I have lost count of the number of news stories and opinion pieces I have read that describe a new iPhone app that allows Catholics to go to confession over the phone.
What surprises me about the number of articles is that the application doesn’t exist. Yes, there is a new app that helps you to prepare for confession. It is a high-tech version of confession guides that have been around for many years.
How do reporters get from a confession guide on the iPhone to going to confession over the phone? I think it is bad case of jumping to conclusions combined with sloppy journalism. After all, if you just look at the download site for the app and read a couple paragraphs about it, you’ll realize that you don’t use the app to actually go to confession. You don’t have to download the app to figure that out, you don’t have to buy anything – and you don’t have to be Catholic.
Perhaps somewhere out there in journalism land there is the first sloppy reporter who started the story that the app let’s you confess over the phone. So all the other reporter lemmings just followed him over the cliff.
But that isn’t how journalism is supposed to work. It is supposed to be based on a bit of research and investigation.
Let’s say my friend who sells Ford cars calls me up and said they have a new model that is supposed to get 100 miles to a gallon of gas. Unless I’m one of the reporters who thinks
Catholics can confess over the phone (and I’m not), I would not immediately write an article about the 100-mile-per-gallon Ford.

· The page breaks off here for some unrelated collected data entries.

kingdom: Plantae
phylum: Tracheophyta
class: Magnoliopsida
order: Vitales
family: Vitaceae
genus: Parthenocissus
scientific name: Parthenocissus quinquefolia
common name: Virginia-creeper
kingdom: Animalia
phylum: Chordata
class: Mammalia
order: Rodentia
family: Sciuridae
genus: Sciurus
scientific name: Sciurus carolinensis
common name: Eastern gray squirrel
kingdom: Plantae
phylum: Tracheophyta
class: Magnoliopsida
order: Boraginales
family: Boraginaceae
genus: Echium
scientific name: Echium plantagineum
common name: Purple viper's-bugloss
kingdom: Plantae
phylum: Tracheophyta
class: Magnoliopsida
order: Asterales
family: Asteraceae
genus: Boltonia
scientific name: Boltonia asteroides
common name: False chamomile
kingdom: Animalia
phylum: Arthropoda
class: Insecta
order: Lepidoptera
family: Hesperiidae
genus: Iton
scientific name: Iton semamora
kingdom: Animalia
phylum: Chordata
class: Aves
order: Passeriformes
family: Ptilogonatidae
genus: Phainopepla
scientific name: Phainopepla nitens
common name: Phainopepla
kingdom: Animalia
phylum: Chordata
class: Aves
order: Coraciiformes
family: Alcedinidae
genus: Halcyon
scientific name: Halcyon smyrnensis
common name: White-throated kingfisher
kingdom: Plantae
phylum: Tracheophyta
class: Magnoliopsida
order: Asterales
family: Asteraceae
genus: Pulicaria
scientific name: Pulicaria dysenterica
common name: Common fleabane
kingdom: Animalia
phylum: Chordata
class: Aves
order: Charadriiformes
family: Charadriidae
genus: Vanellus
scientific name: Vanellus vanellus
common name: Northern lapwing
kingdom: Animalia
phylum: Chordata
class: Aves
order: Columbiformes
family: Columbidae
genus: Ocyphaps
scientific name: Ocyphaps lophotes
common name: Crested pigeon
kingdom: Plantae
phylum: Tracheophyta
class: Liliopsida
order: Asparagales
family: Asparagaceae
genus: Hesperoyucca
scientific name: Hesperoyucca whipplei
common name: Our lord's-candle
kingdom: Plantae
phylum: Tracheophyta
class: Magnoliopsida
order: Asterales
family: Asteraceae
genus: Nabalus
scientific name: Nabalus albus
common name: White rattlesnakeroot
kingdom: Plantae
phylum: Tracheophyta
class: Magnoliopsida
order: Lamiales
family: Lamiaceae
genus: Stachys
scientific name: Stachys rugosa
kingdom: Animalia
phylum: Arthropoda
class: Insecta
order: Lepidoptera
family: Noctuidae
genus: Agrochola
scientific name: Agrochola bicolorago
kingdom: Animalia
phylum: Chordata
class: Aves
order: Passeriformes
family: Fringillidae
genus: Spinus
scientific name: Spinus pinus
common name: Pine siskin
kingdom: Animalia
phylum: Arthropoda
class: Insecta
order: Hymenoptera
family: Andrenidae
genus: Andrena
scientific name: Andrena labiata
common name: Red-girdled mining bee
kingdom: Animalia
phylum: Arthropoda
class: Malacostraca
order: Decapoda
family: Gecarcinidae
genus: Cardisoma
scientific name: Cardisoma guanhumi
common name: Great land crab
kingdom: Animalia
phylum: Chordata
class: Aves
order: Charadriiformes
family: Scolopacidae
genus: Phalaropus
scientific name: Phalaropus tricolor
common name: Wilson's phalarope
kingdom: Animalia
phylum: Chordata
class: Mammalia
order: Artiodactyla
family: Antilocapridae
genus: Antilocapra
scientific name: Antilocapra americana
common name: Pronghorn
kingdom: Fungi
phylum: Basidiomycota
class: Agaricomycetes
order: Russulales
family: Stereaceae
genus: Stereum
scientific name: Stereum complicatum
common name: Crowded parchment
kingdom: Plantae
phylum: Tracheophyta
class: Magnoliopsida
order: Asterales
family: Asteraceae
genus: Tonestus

No. I would call up the folks at Ford headquarters and ask if they really have such a car. If they gave any indication there was truth to the story, I would ask for proof – like testing results. And I would ask to talk to someone who had actually driven the car and kept track of the mileage. I would ask to see the car and drive it myself.
That’s what a journalist does. And just to be safe, if I were driving the new Ford I would not be on the phone going to confession at the same time – even if I really could.